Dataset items

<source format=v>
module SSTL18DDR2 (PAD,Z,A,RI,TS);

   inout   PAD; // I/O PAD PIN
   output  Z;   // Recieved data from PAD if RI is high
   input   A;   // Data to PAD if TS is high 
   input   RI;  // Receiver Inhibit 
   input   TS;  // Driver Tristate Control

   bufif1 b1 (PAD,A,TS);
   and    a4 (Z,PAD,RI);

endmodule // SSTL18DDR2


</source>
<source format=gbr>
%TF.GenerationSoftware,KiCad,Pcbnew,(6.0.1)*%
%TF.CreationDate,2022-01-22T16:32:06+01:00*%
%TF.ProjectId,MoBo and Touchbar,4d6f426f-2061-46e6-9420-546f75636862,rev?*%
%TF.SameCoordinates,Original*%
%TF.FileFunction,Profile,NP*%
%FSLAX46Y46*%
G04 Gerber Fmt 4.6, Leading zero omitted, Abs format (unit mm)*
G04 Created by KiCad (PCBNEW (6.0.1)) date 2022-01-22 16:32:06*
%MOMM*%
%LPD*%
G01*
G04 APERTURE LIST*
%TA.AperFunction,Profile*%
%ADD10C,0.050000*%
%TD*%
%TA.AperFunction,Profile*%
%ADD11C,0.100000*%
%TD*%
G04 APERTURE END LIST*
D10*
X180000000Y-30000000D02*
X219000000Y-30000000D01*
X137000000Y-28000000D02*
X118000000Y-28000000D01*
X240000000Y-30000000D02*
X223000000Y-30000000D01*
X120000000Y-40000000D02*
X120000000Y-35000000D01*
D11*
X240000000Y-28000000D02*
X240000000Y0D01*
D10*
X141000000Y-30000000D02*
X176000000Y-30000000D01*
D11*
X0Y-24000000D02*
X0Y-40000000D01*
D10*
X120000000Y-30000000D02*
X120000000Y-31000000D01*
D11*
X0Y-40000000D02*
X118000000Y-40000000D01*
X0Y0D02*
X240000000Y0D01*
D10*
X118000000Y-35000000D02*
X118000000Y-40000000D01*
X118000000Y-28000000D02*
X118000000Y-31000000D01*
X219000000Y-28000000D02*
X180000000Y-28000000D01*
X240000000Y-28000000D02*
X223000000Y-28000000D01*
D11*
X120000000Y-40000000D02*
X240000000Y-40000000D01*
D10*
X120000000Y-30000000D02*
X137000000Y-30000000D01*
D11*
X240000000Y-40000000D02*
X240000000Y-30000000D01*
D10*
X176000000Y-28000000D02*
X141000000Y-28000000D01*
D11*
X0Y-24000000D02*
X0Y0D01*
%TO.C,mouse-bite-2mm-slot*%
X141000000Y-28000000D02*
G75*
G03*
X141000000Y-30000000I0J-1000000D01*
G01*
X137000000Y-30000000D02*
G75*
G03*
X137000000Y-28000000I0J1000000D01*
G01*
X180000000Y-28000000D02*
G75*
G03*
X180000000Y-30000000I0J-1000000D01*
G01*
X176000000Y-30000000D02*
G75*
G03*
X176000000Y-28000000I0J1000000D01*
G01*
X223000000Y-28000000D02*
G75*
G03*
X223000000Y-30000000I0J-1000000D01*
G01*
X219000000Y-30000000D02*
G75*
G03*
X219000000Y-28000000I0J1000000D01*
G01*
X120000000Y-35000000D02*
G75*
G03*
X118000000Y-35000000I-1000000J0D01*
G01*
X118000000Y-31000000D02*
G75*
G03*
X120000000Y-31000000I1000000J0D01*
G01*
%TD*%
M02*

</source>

---

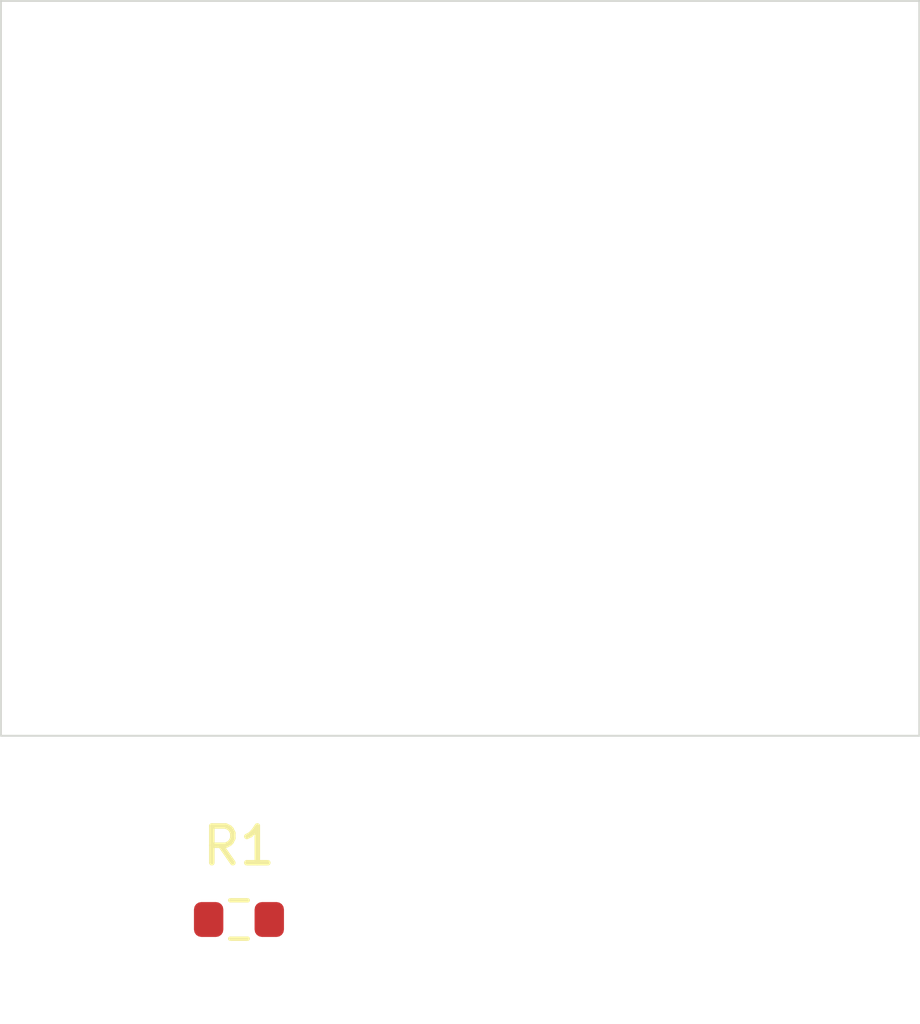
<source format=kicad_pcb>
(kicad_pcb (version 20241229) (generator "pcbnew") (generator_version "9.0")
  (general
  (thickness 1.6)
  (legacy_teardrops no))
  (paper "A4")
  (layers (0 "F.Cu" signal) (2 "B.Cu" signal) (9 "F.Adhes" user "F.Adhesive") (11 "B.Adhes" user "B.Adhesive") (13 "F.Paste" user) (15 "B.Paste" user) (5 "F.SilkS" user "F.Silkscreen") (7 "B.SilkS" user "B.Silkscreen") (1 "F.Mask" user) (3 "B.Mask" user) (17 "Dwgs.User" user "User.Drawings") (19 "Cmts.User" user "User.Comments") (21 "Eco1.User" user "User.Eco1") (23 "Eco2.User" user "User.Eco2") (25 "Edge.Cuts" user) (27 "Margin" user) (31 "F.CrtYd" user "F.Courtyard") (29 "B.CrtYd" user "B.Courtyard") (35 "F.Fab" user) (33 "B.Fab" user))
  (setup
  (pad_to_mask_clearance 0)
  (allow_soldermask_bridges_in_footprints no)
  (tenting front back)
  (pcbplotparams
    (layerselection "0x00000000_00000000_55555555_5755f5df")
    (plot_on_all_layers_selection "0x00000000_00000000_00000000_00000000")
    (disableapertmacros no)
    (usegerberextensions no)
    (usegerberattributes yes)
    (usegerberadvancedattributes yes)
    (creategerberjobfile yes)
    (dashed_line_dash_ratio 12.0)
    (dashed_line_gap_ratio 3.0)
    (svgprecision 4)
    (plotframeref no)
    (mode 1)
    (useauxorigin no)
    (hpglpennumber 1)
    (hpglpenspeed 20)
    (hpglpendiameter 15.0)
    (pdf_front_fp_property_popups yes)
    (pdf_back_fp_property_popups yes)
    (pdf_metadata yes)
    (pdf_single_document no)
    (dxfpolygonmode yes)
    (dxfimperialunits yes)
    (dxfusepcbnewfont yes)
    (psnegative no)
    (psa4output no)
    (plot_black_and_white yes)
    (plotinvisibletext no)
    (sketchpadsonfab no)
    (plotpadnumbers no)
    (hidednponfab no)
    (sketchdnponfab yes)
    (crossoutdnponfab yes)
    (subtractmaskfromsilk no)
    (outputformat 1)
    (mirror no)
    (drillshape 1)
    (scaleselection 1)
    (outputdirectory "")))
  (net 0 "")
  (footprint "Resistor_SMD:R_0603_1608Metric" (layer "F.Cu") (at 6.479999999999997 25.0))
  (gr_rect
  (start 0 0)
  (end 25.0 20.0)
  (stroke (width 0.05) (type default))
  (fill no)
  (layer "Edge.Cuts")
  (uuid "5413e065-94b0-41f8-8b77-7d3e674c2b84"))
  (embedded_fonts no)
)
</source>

==

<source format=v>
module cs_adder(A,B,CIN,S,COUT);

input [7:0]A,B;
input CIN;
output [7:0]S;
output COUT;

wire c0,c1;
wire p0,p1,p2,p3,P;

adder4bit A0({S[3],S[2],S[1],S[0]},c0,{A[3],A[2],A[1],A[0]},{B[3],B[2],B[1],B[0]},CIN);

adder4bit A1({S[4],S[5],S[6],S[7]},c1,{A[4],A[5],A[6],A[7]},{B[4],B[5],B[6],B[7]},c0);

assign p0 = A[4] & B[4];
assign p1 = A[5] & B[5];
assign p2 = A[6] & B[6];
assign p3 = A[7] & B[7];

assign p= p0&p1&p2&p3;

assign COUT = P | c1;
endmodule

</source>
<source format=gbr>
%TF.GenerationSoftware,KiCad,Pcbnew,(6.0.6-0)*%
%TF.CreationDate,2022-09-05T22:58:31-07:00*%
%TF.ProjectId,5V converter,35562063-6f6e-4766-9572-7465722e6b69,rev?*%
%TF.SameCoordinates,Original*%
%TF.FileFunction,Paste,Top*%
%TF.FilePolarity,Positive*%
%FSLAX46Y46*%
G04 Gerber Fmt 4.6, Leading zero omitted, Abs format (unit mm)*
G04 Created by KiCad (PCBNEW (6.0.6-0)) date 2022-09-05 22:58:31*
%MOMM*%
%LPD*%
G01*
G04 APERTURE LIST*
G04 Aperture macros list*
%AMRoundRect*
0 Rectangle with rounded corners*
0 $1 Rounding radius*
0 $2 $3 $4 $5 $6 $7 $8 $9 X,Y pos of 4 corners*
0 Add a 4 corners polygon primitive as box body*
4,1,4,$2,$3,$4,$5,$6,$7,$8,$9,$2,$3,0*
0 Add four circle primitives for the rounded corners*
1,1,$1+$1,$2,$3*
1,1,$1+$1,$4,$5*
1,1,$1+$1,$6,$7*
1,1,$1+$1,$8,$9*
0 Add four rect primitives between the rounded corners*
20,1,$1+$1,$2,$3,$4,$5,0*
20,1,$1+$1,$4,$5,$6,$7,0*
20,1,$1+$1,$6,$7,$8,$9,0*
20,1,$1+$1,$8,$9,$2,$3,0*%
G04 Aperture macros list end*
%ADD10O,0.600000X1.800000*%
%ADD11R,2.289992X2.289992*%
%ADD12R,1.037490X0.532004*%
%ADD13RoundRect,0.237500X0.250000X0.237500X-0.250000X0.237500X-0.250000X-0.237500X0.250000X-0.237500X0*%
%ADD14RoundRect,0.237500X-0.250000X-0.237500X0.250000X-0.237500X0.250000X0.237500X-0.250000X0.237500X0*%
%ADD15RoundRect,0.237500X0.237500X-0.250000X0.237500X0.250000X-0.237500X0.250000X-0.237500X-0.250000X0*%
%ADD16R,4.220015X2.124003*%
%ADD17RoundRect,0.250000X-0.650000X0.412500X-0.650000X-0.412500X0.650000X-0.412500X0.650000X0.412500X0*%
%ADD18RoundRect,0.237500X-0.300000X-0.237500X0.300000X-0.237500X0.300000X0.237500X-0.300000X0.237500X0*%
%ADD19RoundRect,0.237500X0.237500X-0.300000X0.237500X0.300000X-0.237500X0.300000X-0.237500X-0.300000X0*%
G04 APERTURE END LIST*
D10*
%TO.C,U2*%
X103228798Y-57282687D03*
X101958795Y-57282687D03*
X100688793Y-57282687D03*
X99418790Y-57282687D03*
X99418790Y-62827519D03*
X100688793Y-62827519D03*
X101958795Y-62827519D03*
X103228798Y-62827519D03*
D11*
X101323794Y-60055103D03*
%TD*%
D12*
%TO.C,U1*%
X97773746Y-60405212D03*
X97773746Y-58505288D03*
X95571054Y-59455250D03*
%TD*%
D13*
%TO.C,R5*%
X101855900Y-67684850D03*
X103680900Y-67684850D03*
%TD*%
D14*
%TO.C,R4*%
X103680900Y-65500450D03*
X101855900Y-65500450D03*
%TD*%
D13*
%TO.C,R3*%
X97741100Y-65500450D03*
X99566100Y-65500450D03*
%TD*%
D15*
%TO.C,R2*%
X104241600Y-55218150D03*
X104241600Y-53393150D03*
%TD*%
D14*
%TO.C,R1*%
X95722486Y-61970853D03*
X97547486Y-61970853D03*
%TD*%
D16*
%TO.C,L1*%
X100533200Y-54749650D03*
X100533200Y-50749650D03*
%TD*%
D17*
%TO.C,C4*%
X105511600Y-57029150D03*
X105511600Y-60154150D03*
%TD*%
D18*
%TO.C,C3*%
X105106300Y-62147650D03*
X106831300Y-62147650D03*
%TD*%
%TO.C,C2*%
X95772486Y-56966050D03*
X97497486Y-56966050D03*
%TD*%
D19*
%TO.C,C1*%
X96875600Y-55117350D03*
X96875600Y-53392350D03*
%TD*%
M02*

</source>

- Aim of the task:
Within the data above, find the lines that contain the word "Created" and copy each of them.

- Task result:
G04 Created by KiCad (PCBNEW (6.0.1)) date 2022-01-22 16:32:06*
G04 Created by KiCad (PCBNEW (6.0.6-0)) date 2022-09-05 22:58:31*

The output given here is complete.